*ASSIGNMENT:*
Set down the data that follows again, exactly as written.

+ + +

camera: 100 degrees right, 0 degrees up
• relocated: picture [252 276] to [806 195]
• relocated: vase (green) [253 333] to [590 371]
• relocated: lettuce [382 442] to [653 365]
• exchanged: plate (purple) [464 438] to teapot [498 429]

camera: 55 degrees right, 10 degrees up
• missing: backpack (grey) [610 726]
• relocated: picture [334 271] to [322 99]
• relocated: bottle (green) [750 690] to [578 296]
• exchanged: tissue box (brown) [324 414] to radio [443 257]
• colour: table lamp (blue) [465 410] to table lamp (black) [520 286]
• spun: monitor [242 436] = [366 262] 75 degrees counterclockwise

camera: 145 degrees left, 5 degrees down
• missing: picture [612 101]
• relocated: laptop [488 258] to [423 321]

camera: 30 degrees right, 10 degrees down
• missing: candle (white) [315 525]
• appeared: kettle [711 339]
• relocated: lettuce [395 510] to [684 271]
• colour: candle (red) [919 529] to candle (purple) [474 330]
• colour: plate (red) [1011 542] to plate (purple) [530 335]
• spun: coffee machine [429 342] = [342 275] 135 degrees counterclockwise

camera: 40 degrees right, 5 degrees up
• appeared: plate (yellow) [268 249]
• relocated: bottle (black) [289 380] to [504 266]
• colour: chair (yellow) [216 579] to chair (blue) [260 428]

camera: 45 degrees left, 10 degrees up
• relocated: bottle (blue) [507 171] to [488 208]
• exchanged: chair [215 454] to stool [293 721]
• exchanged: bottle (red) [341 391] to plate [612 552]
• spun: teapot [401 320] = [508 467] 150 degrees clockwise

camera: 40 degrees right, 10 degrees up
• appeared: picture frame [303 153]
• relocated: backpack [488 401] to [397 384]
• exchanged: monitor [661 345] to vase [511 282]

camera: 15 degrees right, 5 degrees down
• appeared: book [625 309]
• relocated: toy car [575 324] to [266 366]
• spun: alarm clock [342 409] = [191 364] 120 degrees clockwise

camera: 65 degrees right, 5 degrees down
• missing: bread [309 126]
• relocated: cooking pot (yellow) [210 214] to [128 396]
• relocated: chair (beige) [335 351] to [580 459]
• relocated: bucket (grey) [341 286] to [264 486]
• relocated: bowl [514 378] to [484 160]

+ + +

*EXERCISE OUTPUT:*
camera: 100 degrees right, 0 degrees up
• relocated: picture [252 276] to [806 195]
• relocated: vase (green) [253 333] to [590 371]
• relocated: lettuce [382 442] to [653 365]
• exchanged: plate (purple) [464 438] to teapot [498 429]

camera: 55 degrees right, 10 degrees up
• missing: backpack (grey) [610 726]
• relocated: picture [334 271] to [322 99]
• relocated: bottle (green) [750 690] to [578 296]
• exchanged: tissue box (brown) [324 414] to radio [443 257]
• colour: table lamp (blue) [465 410] to table lamp (black) [520 286]
• spun: monitor [242 436] = [366 262] 75 degrees counterclockwise

camera: 145 degrees left, 5 degrees down
• missing: picture [612 101]
• relocated: laptop [488 258] to [423 321]

camera: 30 degrees right, 10 degrees down
• missing: candle (white) [315 525]
• appeared: kettle [711 339]
• relocated: lettuce [395 510] to [684 271]
• colour: candle (red) [919 529] to candle (purple) [474 330]
• colour: plate (red) [1011 542] to plate (purple) [530 335]
• spun: coffee machine [429 342] = [342 275] 135 degrees counterclockwise

camera: 40 degrees right, 5 degrees up
• appeared: plate (yellow) [268 249]
• relocated: bottle (black) [289 380] to [504 266]
• colour: chair (yellow) [216 579] to chair (blue) [260 428]

camera: 45 degrees left, 10 degrees up
• relocated: bottle (blue) [507 171] to [488 208]
• exchanged: chair [215 454] to stool [293 721]
• exchanged: bottle (red) [341 391] to plate [612 552]
• spun: teapot [401 320] = [508 467] 150 degrees clockwise

camera: 40 degrees right, 10 degrees up
• appeared: picture frame [303 153]
• relocated: backpack [488 401] to [397 384]
• exchanged: monitor [661 345] to vase [511 282]

camera: 15 degrees right, 5 degrees down
• appeared: book [625 309]
• relocated: toy car [575 324] to [266 366]
• spun: alarm clock [342 409] = [191 364] 120 degrees clockwise

camera: 65 degrees right, 5 degrees down
• missing: bread [309 126]
• relocated: cooking pot (yellow) [210 214] to [128 396]
• relocated: chair (beige) [335 351] to [580 459]
• relocated: bucket (grey) [341 286] to [264 486]
• relocated: bowl [514 378] to [484 160]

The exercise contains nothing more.